Quentin calls to the kids, and then whirls around to find them standing behind him, wearing different clothes. They’re not better clothes, necessarily. They’re just different.
Obviously, the children don’t know anything about the scene he was just looking at; these kids are products of the parallel education system, where there’s more school choice and fewer AP imaginary science classes.
Quentin asks Amy if she knows anything about Barnabas Collins, but she doesn’t — another strike against parallel charter schools, I’m afraid — and Daniel asks why Quentin wants to know.
“No reason,” Quentin answers, but Daniel insists, “There’s got to be some reason.”
“Daniel, please,” Quentin sighs, “just do as I told you,” which means go find somewhere else to play, up to and including in traffic. Then Quentin opens the doors again, and it’s back to his own insane world of nightmare problems.

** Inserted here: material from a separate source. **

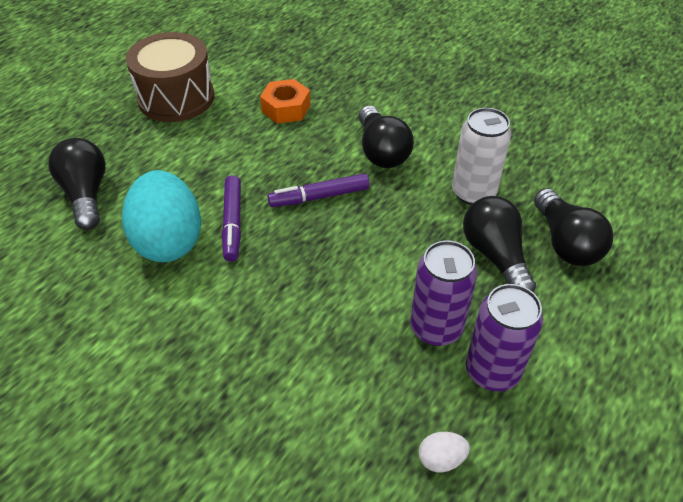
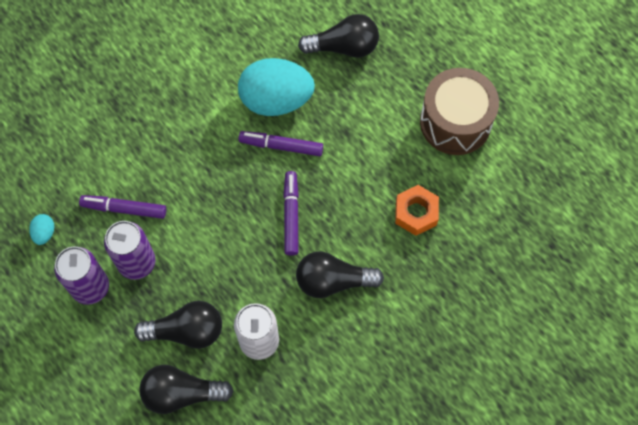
camera: 105 degrees right, 20 degrees up
(367, 364) = (124, 209): none -> purple marker
(441, 459) = (44, 233): white egg -> turquoise egg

But obviously there is a reason for asking these questions, which is: when is Barnabas coming back? He’s the main character of the show, and we haven’t seen him for over a month, ever since he passed through the looking-glass and got himself encased in another padlocked coffin. Then he and most of the cast took off upstate to make a Dark Shadows movie that takes place in a third dimension, with another Barnabas and another Dr. Hoffman, and a whole different continuity to contend with. Meanwhile, we’ve been stuck here in otherspace, which is nice enough but the novelty is starting to wear off, and how long is it going to take to get the vampire back on our vampire show?
The viewers probably don’t know where everybody’s been for the last month, because this is April 1970 and they don’t have the internet yet. If the viewers want up-to-the-minute backstage bulletins, they have to wait for the next issue of 16, or possibly the issue after next, so they’re stuck with a mysterious spring break that nobody has bothered to explain. All they know is that the show is less good than it was five weeks ago, and that was already kind of less good, so we could really use some Barnabas and Julia right about now.

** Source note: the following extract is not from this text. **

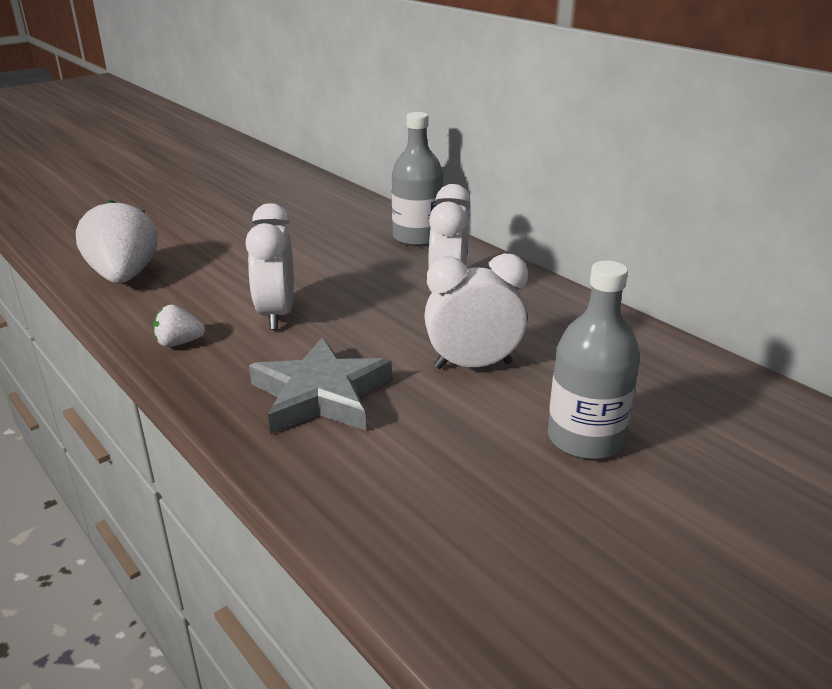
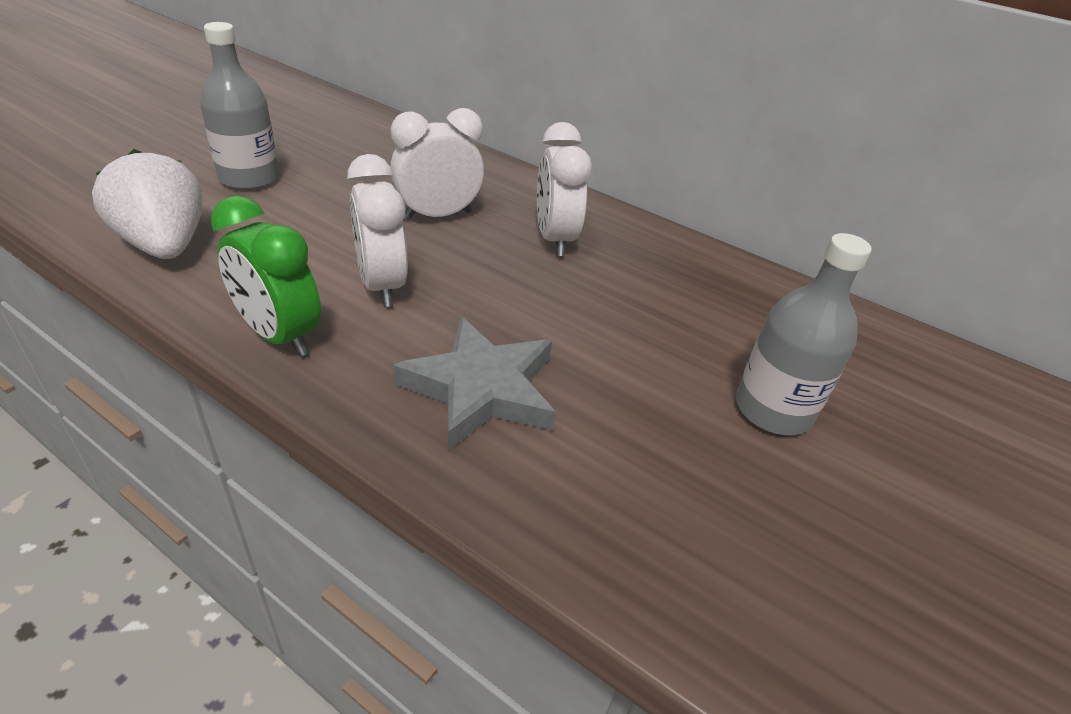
camera: 20 degrees left, 10 degrees up
(179, 343) = (279, 335): white strawberry -> green clock
(417, 237) = (492, 175): grey bottle -> grey bottle (249, 178)
(473, 365) = (624, 332): white clock -> white clock (437, 215)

But finally, the show is starting to acknowledge this frustrating gap in service, starting with Quentin’s mad vision of multiple existence. The kids at home are asking where Barnabas is, and finally, the kids on the show are asking too.

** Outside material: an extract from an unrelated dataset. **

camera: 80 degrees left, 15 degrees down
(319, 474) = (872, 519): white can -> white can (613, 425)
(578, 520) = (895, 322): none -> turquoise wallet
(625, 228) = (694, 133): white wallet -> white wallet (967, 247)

Rooting around in the attic for new story ideas, Daniel runs across a familiar-looking parallel portrait, repainted and covered in dust. And then we hear that magical sound — the thumping heartbeat which serves as our version of the bat signal, telling the audience that the vampire’s on backorder, and we’re currently restocking.
At the sight of America’s grooviest ghoul, Amy falls into a swoon, and she’s given a dark vision of the future, because that’s what fainting is for.
“Chains… trapped… chains… trapped…” she murmurs, and she’d probably keep it up indefinitely, given the chance. Like all teenagers in April 1970, she’s dreaming about Barnabas, that mysterious visitor from another world.
Once again, we find that Dark Shadows doesn’t work without Barnabas Collins, an inconvenient truth that we’ve had to learn several times over. The kids understand this better than anyone, and that knowledge is not kind. Overcome with longing for a show they used to love, and rejecting this backdoor spinoff that nobody asked for, the children slip to the floor, lost in dreams of the world they once knew. One of these days, we’re going to have to pop open the mystery box and make those dreams come true, for a time.
Dark Shadows bloopers to watch out for:
When Dameon speaks to Quentin and Angelique in the drawing room, there’s a boom mic at the top left.
At the end of that scene, there’s a problem with the mic during Dameon’s last couple lines — it sounds like something’s brushed against it, or he’s breathing too heavy on it.
Behind the Scenes:
The stand-in for the hanging Quentin is Joseph Mosca, whose only appearances are today and tomorrow. He also appeared in a couple episodes of The Mod Squad, in 1969 and ’70.